Afghanistan. Dopo due mesi crolla il castello di carte di Biden

Per giustificare il rovinoso ritiro da Kabul, il presidente disse che il terrorismo islamico non rappresentava più una minaccia per gli Usa. Il dipartimento di Difesa lo smentisce: tra sei mesi l'Isis potrà organizzare un attentato negli Stati Uniti, Al Qaeda tra un anno

«Siamo abbastanza certi che l’Isis-K abbia intenzione di compiere attentati internazionali. E potrebbe riuscire a farlo in 6-12 mesi. Al-Qaeda invece ci metterà 1-2 anni a riorganizzarsi. Ma dobbiamo restare vigili». Con queste parole Colin Kahl, sottosegretario del dipartimento della Difesa americano, ha fatto crollare in pochi minuti il castello di carte costruito da Joe Biden per giustificare il ritiro degli Usa dall’Afghanistan e il modo rovinoso in cui il presidente l’ha portata a termine.

Usa in pericolo già tra sei mesi

Il sottosegretario ha parlato davanti al Senato durante una seduta pubblica della commissione deputata a controllare le azioni militari sulle conseguenze del ritiro americano, completato a fine agosto. Secondo Kahl, l’Afghanistan governato dai talebani tornerà presto un paradiso e un porto franco del terrorismo islamico internazionale. E gli Stati Uniti un obiettivo da colpire. Nonostante questo, al momento le minacce agli Stati Uniti «sono al loro punto più basso dall’11 settembre 2001». Dichiarazione alla quale i senatori hanno risposto così: «Dire che tra sei o 12 mesi l’Isis-K potrebbe attaccare il nostro paese non ci sembra esattamente un rischio “basso”».

La testimonianza al Senato di Kahl conferma che le certezze sciorinate dal Biden, nei due discorsi agostani alla Casa Bianca, non erano altro che un pessimo tentativo di arrampicarsi sugli specchi per non dover parlare apertamente di “disfatta”.

Mentre le televisioni di tutto il mondo mostravano l’evacuazione con l’elicottero del personale dell’ambasciata Usa di Kabul, le decine di migliaia di afghani assiepati in aeroporto nella speranza di scappare dal terrore talebano, i civili aggrappati ai carrelli degli aerei per poi precipitare nel vuoto, il presidente democratico assicurava gli americani che gli Stati Uniti avevano portato a termine il loro lavoro in Afghanistan.

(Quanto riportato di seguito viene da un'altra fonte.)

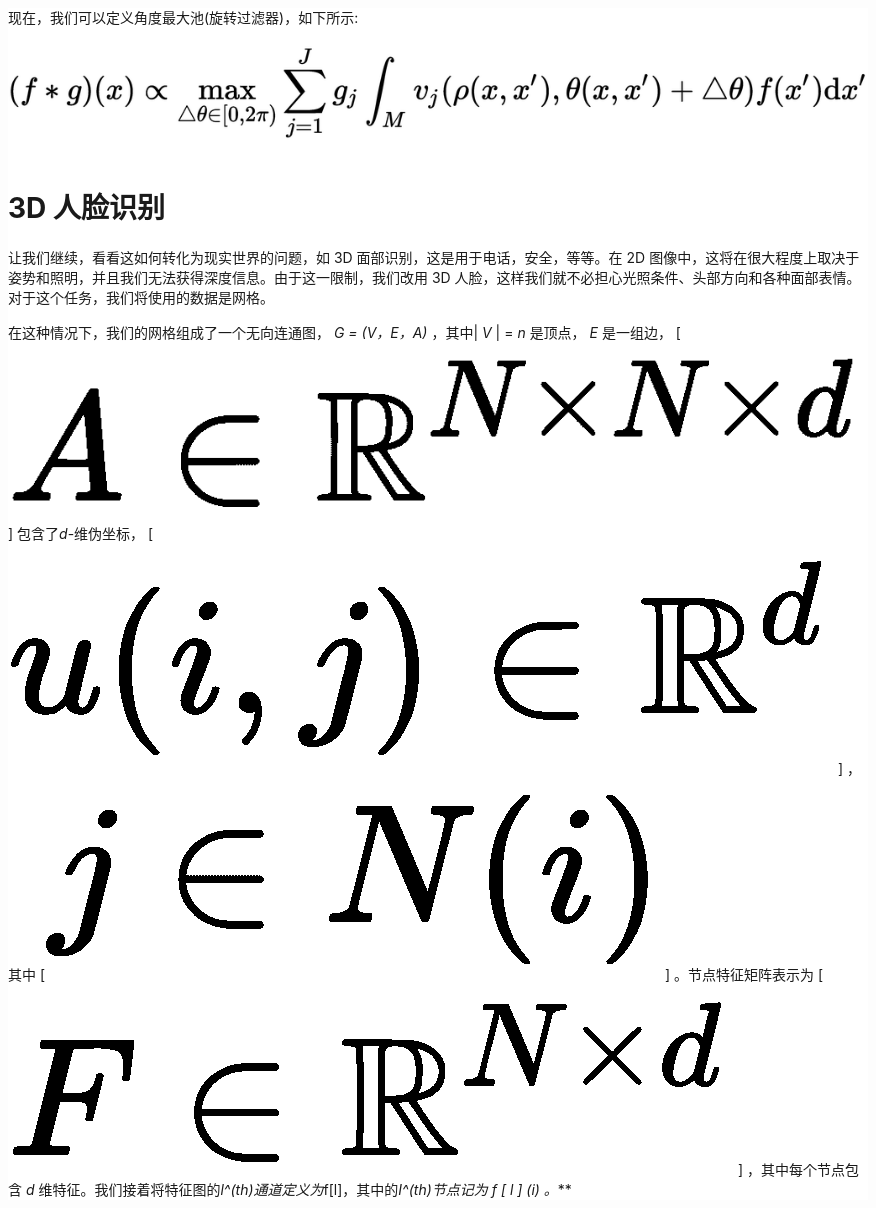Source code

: 现在，我们可以定义角度最大池(旋转过滤器)，如下所示:

![](img/af8f824f-5de0-49e4-bdbb-6fc54072190a.png)

# 3D 人脸识别

让我们继续，看看这如何转化为现实世界的问题，如 3D 面部识别，这是用于电话，安全，等等。在 2D 图像中，这将在很大程度上取决于姿势和照明，并且我们无法获得深度信息。由于这一限制，我们改用 3D 人脸，这样我们就不必担心光照条件、头部方向和各种面部表情。对于这个任务，我们将使用的数据是网格。

在这种情况下，我们的网格组成了一个无向连通图， *G = (V，E，A)* ，其中| *V* | = *n* 是顶点， *E* 是一组边， [![](img/46f079cd-8c6f-4247-b332-e8f5faf6a32a.png)] 包含了*d*-维伪坐标， [![](img/aaa202b8-4c72-412e-8882-c1922f6eff73.png)] ，其中 [![](img/586d29f9-43f2-438d-9a7f-b4aac0535a11.png)] 。节点特征矩阵表示为 [![](img/dc24f964-bf5d-4855-8bc2-47c52e9dc607.png)] ，其中每个节点包含 *d* 维特征。我们接着将特征图的*l^(th)通道定义为*f[l]，其中的*I^(th)节点记为 *f [ l ] (i)* 。***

Il senso della guerra in Afghanistan

Dopo vent’anni di occupazione, spiegava Biden, Al Qaeda era stata smantellata, la minaccia terroristica era morta, la sicurezza nazionale americana non correva più pericoli e dunque non c’erano più ragioni per restare invischiati nel pantano afghano. A neanche due mesi dallo sbandieramento di queste garanzie con fare duro e sbrigativo da yankee di Biden, il Senato americano apprende dallo stesso dipartimento della Difesa che la minaccia tra sei mesi potrebbe tornare tale e quale.

Ora è anche chiaro perché i predecessori di Biden alla Casa Bianca, che desideravano andarsene dall’Afghanistan tanto quanto lui, in questi vent’anni sono sempre rimasti nel paese: sapevano infatti che quella minaccia rappresentata da Al Qaeda alla sicurezza nazionale americana si sarebbe ripresentata subito dopo il ritiro delle truppe alleate, in una forma o nell’altra.

Le bugie di Biden hanno le gambe corte

Valeva davvero la pena combattere vent’anni in Afghanistan per guadagnare un anno al massimo di tregua sul fronte del terrorismo? Non sarebbe stato saggio, pur considerando gli enormi sforzi fatti dagli americani e dagli alleati, portare avanti la missione?

Queste domande ormai hanno poco senso e l’allarme lanciato dal sottosegretario Kahl non rappresenta certo una novità per il governo americano, che lavorerà per impedire, pur a distanza, a Isis e Al Qaeda di riorganizzarsi. Biden però non avrebbe dovuto prendere in giro americani e alleati per trarsi d’impiccio. Le bugie hanno sempre le gambe corte. Anche quelle dei presidenti democratici.